The invitation to an April 4 event suggests Facebook could be set to reveal its own mobile operating system built around the social media network's features and services.

Rumors of a dedicated smartphone have been circulating around Facebook for over a year, but its CEO, Mark Zuckerberg, recently dismissed them by emphasizing the company's true aim -- to be on ALL smartphones.

And while a dedicated handset might only chime with the most dedicated Facebook user, an operating system with the social network and its features and services at its core, is another proposition entirely.

Countless surveys and studies have revealed over the course of 2012 that interacting with social media, and in particular Facebook, is the most popular online activity.

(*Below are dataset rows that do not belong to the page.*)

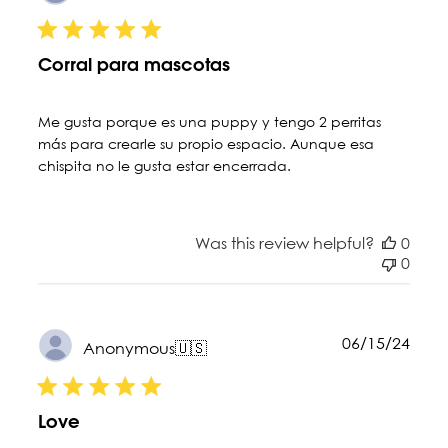
date
Corral para mascotas
Me gusta porque es una puppy y tengo 2 perritas
más para crearle su propio espacio. Aunque esa
chispita no le gusta estar encerrada.
Was this review helpful?
0
0
Publ
06/15/24
Anonymous
🇺🇸
date
Love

According to Nielsen, Facebook is currently the most popular internet destination in the US.

In July 2012 alone, US internet users spent a combined 121 billion minutes on Facebook, Twitter and Pinterest. In fact, 30 percent of all online time via mobile in the US is spent on social media sites.

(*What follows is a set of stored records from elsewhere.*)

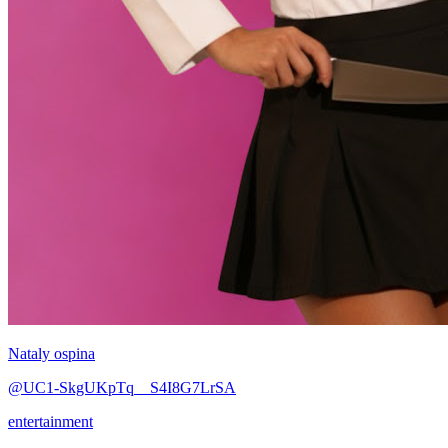
Nataly ospina
@UC1-SkgUKpTq__S4I8G7LrSA
entertainment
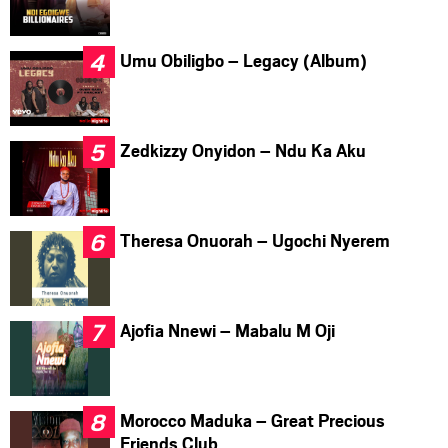
Umu Obiligbo – Legacy (Album)
Zedkizzy Onyidon – Ndu Ka Aku
Theresa Onuorah – Ugochi Nyerem
Ajofia Nnewi – Mabalu M Oji
Morocco Maduka – Great Precious
Friends Club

A similar study by Pew Research, published in December found that the same is true in the UK where social media is the number-one internet destination, attracting 52 percent of the country's internet-using population.

Sources claim that the event on Thursday, the invitation to which simply reads: "Come see our new home on Android," will showcase a modified version of Android running on a HTC smartphone that integrates Facebook into its homescreen.

This rewriting wouldn't constitute a forked operating system, such as that used by Amazon on its Kindle devices, but more of a skin, like those used by all Android handset manufacturers, to differentiate their handsets from their competitors.